During the Last Glacial Maximum around 25,000-20,000 years ago, the Arabian Peninsula became even drier, driving people and animals away. While life-size camel carvings discovered in Saudi Arabia’s Nefud desert in 2022 hinted at a human return, their exact dating remained uncertain.

The findings are “remarkable” as they push the age of camel rock art back by several millennia, according to Guillaume Charloux, an archaeologist at CNRS, the French national research agency, who was not involved in the study.

“These hundreds of representations are now potentially contemporary with the peak of cave art in Western Europe," he told Science magazine.

“It is very challenging to date engravings,” said Maria Guagnin, an archaeologist at Germany’s Max Planck Institute of Geoanthropology and lead author of the study.
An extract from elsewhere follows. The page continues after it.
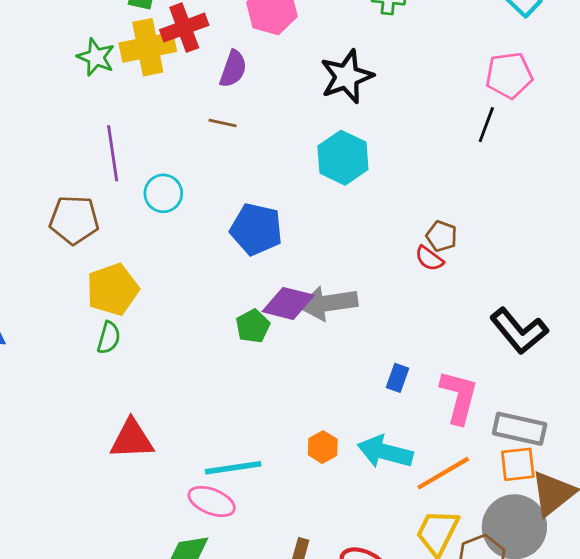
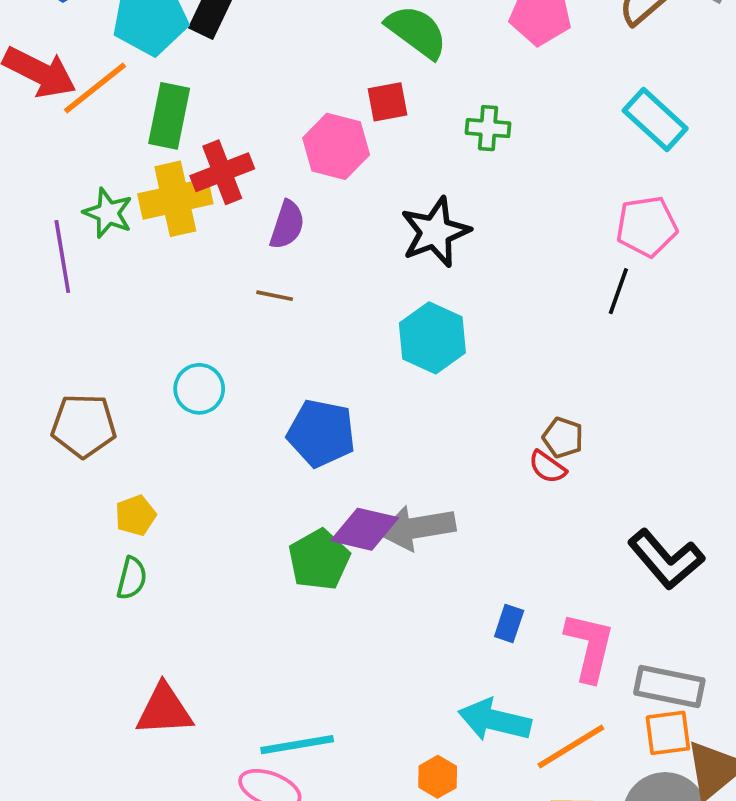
purple line: (113, 153) -> (62, 257), moved
yellow pentagon: (113, 290) -> (136, 515), size x0.6
green pentagon: (253, 326) -> (319, 560), size x1.4
orange hexagon: (323, 447) -> (438, 777), moved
Archaeologists often rely on comparisons with nearby artifacts, which leave vast uncertainties regarding precise dates.


- Prehistoric zoo

In 2023, Guagnin’s team identified 60 more panels in the Nefud, bringing the total to 176 engravings, including a virtual menagerie of animals, with camels, ibex, horses, gazelles, and aurochs, an ancestor of modern cattle.

Many were carved high on sandstone cliffs, suggesting risky efforts by the artists.

Excavations beneath the site uncovered animal bones, hearths, tools, beads, shells, and a stone tool resembling those used at petroglyph sites worldwide. Dating of the finds placed the engravings between 12,800 and 11,400 years old.

The study challenges earlier claims that the art dated to 5600–5200 B.C.E.

“Ancient hunter-gatherers lived in the desert of northern Arabia much earlier than previously thought,” said Guagnin. “We can now finally show that the rock art tradition began over 12,000 years ago at the end of the last ice age.”

Trenches beneath the engravings also indicate that 16,000-13,000 years ago the region saw seasonal lakes, with sediments showing signs of past humidity, suggesting the art was placed near ancient water sources.

Guagnin said this provides the earliest evidence of seasonal water returning to the Arabian Peninsula after the arid Last Glacial Maximum. The camel engravings suggest that humans quickly utilized these water sources and may have followed them, with similar carvings found across three sites about 30 kilometers (19 miles) apart, possibly marking a corridor connecting the ancient water sources.